Thursday, February 20, 2014

America's Cup William Fife

William Fife III (1857-1944), was the third generation of a family of Scottish yacht designers and builders. Fife was born in a small village which operated the family business from their yard on the beach in the village.

Today, it is thought that there are somewhat less than 100 Fife designs still in existence with perhaps fifty or so still sailing. Of the larger vessels, Altair, Belle Aventure, Cambria, Halloween, the Lady Anne, Moonbeam of Fife, Moonbeam IV, Mariquita and Tuiga grace the classic yacht circuit in Europe. In North America, the Fife ketchs, Adventuress and Sumurun, can be found in the waters of New England.

America's Cup Challenger

Beauty, grace and winning spirit.

The cup, originally offered as the Royal Yacht Squadron cup, is now named after the first yacht to win the trophy, the Schooner America

 Star of India

Star of India was built in 1863 as Euterpe, a full-rigged iron windjammer ship in Ramsey, Isle of Man. After a full career sailing from Great Britain to India then to New Zealand, she became a salmon hauler on the Alaska then to California route. After retirement in 1926, she was restored between 1962 and 1963 and is now a seaworthy museum ship ported at the San Diego Maritime Museum in San Diego, United States. She is the oldest ship that still sails regularly and the oldest iron hulled merchant ship still floating. The ship is both a California and United States National Historic Landmark.
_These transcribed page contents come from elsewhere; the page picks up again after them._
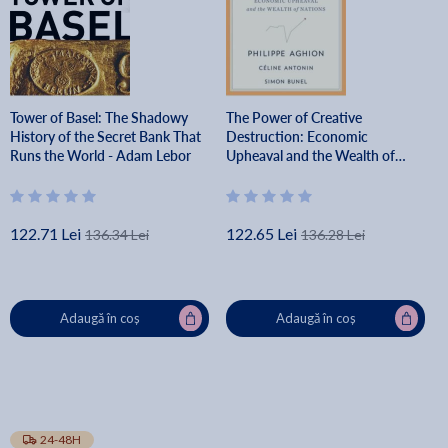
Tower of Basel: The Shadowy
The Power of Creative
History of the Secret Bank That
Destruction: Economic
Runs the World - Adam Lebor
Upheaval and the Wealth of
Nations - Philippe Aghion
122.71 Lei
122.65 Lei
136.34 Lei
136.28 Lei
Adaugă în coș
Adaugă în coș
24-48H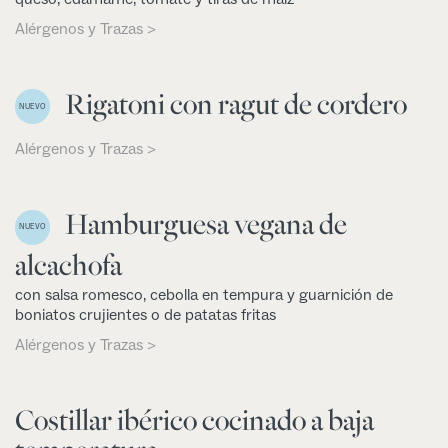
Alérgenos y Trazas >
Rigatoni con ragut de cordero
NUEVO
Alérgenos y Trazas >
Hamburguesa vegana de
NUEVO
alcachofa
con salsa romesco, cebolla en tempura y guarnición de
boniatos crujientes o de patatas fritas
Alérgenos y Trazas >
Costillar ibérico cocinado a baja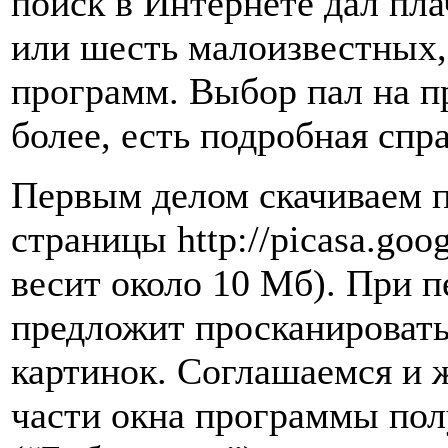
поиск в Интернете дал пла
или шесть малоизвестных,
программ. Выбор пал на п
более, есть подробная спр
Первым делом скачиваем п
страницы http://picasa.go
весит около 10 Мб). При п
предложит просканировать
картинок. Соглашаемся и 
части окна программы пол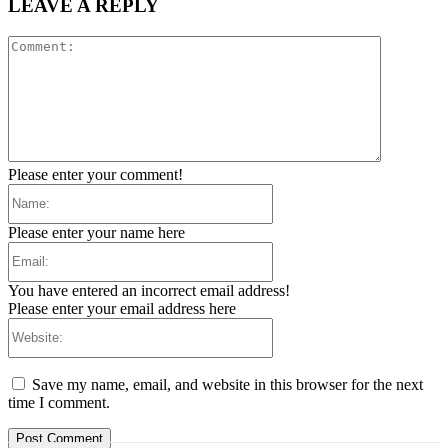
LEAVE A REPLY
Comment:
Please enter your comment!
Name:
Please enter your name here
Email:
You have entered an incorrect email address!
Please enter your email address here
Website:
Save my name, email, and website in this browser for the next
time I comment.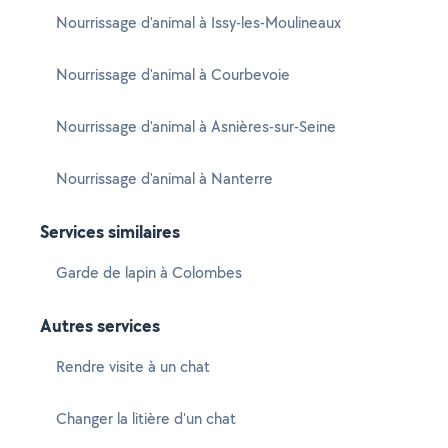
Nourrissage d'animal à Issy-les-Moulineaux
Nourrissage d'animal à Courbevoie
Nourrissage d'animal à Asnières-sur-Seine
Nourrissage d'animal à Nanterre
Services similaires
Garde de lapin à Colombes
Autres services
Rendre visite à un chat
Changer la litière d'un chat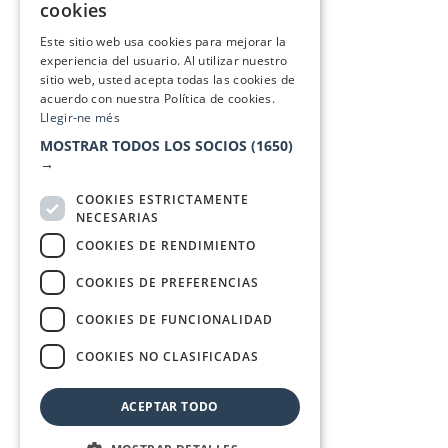
cookies
SPANISH
Este sitio web usa cookies para mejorar la
experiencia del usuario. Al utilizar nuestro
sitio web, usted acepta todas las cookies de
acuerdo con nuestra Política de cookies.
Llegir-ne més
MOSTRAR TODOS LOS SOCIOS
(1650)
→
COOKIES ESTRICTAMENTE
NECESARIAS
COOKIES DE RENDIMIENTO
COOKIES DE PREFERENCIAS
COOKIES DE FUNCIONALIDAD
COOKIES NO CLASIFICADAS
ACEPTAR TODO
The USS Constitution was built in the shipyard of Edmund Hartt in Boston, MA. It was made of 2,000 resilient live oak trees that were cut and milled at the Gascoigne Bluff in St. Simons, GA. The planks were up to seven inches thick. The design was unique of the time because the diagonal cross-bracing of her skeleton that was a part of why the ship was so strong. The copper on the spikes and bolts that held the planks in place and the copper that was sheathing and protecting the hull were forged by Paul Revere. It took a few tries before she was set out to sail on July 22, 1798. Her first job was to patrol the southeast coast of the United States during the Quasi-War with France. The sailors and marines took part in the amphibious operations against Puerto Plate, Santo Domingo when the French privateer Sandwich was cut out and the gund from the Spanish fort were spiked.